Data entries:
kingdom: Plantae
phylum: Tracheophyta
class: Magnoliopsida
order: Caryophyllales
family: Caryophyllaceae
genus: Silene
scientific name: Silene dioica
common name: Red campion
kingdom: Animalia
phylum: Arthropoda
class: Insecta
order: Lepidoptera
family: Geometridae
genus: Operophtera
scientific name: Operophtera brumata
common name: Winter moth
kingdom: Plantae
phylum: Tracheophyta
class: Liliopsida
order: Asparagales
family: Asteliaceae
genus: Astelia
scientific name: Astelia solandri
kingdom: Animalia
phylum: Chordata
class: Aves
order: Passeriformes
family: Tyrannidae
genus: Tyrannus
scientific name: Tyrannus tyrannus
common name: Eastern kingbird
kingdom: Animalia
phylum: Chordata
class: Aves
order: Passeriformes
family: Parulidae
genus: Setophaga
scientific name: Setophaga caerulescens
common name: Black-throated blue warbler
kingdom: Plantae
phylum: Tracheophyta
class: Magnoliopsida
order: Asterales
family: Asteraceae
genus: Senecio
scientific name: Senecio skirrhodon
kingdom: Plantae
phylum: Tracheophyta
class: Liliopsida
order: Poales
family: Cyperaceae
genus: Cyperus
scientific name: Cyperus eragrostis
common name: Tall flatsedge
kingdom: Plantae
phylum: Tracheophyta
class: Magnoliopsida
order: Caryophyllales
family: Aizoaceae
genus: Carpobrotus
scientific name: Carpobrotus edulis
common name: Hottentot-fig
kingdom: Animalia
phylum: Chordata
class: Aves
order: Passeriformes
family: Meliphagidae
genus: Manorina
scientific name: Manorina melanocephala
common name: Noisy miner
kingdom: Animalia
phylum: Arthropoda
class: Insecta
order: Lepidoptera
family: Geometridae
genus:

▸ Exercise details:
Present every line of the listing above as a Markdown table with the columns Row and Line, numbering each row and omitting any blank lines.

▸ Final answer:
| Row | Line |
|---|---|
| 1 | kingdom: Plantae |
| 2 | phylum: Tracheophyta |
| 3 | class: Magnoliopsida |
| 4 | order: Caryophyllales |
| 5 | family: Caryophyllaceae |
| 6 | genus: Silene |
| 7 | scientific name: Silene dioica |
| 8 | common name: Red campion |
| 9 | kingdom: Animalia |
| 10 | phylum: Arthropoda |
| 11 | class: Insecta |
| 12 | order: Lepidoptera |
| 13 | family: Geometridae |
| 14 | genus: Operophtera |
| 15 | scientific name: Operophtera brumata |
| 16 | common name: Winter moth |
| 17 | kingdom: Plantae |
| 18 | phylum: Tracheophyta |
| 19 | class: Liliopsida |
| 20 | order: Asparagales |
| 21 | family: Asteliaceae |
| 22 | genus: Astelia |
| 23 | scientific name: Astelia solandri |
| 24 | kingdom: Animalia |
| 25 | phylum: Chordata |
| 26 | class: Aves |
| 27 | order: Passeriformes |
| 28 | family: Tyrannidae |
| 29 | genus: Tyrannus |
| 30 | scientific name: Tyrannus tyrannus |
| 31 | common name: Eastern kingbird |
| 32 | kingdom: Animalia |
| 33 | phylum: Chordata |
| 34 | class: Aves |
| 35 | order: Passeriformes |
| 36 | family: Parulidae |
| 37 | genus: Setophaga |
| 38 | scientific name: Setophaga caerulescens |
| 39 | common name: Black-throated blue warbler |
| 40 | kingdom: Plantae |
| 41 | phylum: Tracheophyta |
| 42 | class: Magnoliopsida |
| 43 | order: Asterales |
| 44 | family: Asteraceae |
| 45 | genus: Senecio |
| 46 | scientific name: Senecio skirrhodon |
| 47 | kingdom: Plantae |
| 48 | phylum: Tracheophyta |
| 49 | class: Liliopsida |
| 50 | order: Poales |
| 51 | family: Cyperaceae |
| 52 | genus: Cyperus |
| 53 | scientific name: Cyperus eragrostis |
| 54 | common name: Tall flatsedge |
| 55 | kingdom: Plantae |
| 56 | phylum: Tracheophyta |
| 57 | class: Magnoliopsida |
| 58 | order: Caryophyllales |
| 59 | family: Aizoaceae |
| 60 | genus: Carpobrotus |
| 61 | scientific name: Carpobrotus edulis |
| 62 | common name: Hottentot-fig |
| 63 | kingdom: Animalia |
| 64 | phylum: Chordata |
| 65 | class: Aves |
| 66 | order: Passeriformes |
| 67 | family: Meliphagidae |
| 68 | genus: Manorina |
| 69 | scientific name: Manorina melanocephala |
| 70 | common name: Noisy miner |
| 71 | kingdom: Animalia |
| 72 | phylum: Arthropoda |
| 73 | class: Insecta |
| 74 | order: Lepidoptera |
| 75 | family: Geometridae |
| 76 | genus: |